→ Task goal
Say how many of the lines below contain the word "添加该节点到列表"; nothing else belongs in the answer.

-.-.-

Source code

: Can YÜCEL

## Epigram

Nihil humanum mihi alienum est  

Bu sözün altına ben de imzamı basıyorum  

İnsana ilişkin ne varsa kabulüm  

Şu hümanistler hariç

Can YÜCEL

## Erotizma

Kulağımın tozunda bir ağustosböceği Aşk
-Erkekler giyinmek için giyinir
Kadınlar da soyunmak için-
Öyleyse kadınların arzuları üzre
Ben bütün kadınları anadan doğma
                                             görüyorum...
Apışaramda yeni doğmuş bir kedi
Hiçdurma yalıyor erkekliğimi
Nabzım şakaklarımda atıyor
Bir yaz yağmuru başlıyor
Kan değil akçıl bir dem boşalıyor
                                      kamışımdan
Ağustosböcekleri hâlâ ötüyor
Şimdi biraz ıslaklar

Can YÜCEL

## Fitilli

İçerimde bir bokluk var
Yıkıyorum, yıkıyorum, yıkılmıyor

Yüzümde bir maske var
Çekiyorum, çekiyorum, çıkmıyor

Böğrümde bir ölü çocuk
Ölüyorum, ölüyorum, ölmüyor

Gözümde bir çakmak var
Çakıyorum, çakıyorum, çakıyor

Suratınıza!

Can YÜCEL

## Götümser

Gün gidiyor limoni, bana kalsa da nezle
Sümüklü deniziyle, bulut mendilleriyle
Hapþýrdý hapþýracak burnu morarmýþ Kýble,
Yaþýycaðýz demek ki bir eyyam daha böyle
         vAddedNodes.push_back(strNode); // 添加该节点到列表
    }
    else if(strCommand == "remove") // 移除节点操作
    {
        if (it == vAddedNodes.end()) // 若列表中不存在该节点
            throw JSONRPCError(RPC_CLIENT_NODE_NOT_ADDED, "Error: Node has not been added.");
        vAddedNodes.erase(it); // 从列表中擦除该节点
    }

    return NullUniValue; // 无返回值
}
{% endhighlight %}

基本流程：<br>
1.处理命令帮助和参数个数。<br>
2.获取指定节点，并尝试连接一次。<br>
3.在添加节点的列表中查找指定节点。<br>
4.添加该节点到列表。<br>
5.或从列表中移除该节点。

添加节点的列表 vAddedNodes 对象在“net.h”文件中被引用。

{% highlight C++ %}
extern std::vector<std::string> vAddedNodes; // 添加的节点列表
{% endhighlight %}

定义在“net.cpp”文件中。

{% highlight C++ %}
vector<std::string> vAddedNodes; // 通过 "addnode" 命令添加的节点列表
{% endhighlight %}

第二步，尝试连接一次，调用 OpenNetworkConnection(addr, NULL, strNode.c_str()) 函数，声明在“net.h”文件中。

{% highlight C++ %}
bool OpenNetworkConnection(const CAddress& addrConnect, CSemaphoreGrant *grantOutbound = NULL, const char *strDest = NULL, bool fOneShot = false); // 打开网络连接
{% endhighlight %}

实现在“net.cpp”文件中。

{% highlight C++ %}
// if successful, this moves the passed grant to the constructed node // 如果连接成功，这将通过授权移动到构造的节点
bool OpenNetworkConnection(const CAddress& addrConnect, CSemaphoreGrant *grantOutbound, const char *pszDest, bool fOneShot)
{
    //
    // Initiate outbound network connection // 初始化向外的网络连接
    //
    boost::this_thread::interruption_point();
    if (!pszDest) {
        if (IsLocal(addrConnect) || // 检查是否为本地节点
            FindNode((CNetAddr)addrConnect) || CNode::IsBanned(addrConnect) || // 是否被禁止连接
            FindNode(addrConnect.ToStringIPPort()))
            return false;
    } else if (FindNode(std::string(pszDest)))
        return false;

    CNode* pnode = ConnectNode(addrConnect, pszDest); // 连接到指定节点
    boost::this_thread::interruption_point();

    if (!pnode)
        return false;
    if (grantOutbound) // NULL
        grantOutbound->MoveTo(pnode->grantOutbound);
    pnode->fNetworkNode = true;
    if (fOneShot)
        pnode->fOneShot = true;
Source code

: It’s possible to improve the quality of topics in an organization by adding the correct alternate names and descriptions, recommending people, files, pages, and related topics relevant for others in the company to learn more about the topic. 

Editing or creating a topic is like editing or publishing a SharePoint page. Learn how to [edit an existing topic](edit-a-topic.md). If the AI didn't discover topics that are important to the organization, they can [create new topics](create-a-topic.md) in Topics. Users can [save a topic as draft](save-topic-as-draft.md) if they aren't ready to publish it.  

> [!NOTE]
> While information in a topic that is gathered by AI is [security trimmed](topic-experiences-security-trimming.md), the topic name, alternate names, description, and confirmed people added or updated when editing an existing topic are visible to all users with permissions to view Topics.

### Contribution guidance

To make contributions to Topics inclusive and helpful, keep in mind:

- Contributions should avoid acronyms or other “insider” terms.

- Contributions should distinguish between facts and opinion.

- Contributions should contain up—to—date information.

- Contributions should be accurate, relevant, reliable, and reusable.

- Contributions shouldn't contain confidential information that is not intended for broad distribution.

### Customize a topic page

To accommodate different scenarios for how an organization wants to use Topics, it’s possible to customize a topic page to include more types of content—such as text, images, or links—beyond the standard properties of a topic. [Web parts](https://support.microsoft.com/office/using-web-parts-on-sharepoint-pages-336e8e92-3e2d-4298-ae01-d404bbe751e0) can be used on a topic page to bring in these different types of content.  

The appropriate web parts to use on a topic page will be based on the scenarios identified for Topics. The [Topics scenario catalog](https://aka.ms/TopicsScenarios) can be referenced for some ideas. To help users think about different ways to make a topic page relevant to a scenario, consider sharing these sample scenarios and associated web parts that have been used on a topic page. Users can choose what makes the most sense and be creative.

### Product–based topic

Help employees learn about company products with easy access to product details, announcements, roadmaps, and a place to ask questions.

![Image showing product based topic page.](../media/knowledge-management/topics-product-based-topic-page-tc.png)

-.-.-

→ Exercise response
2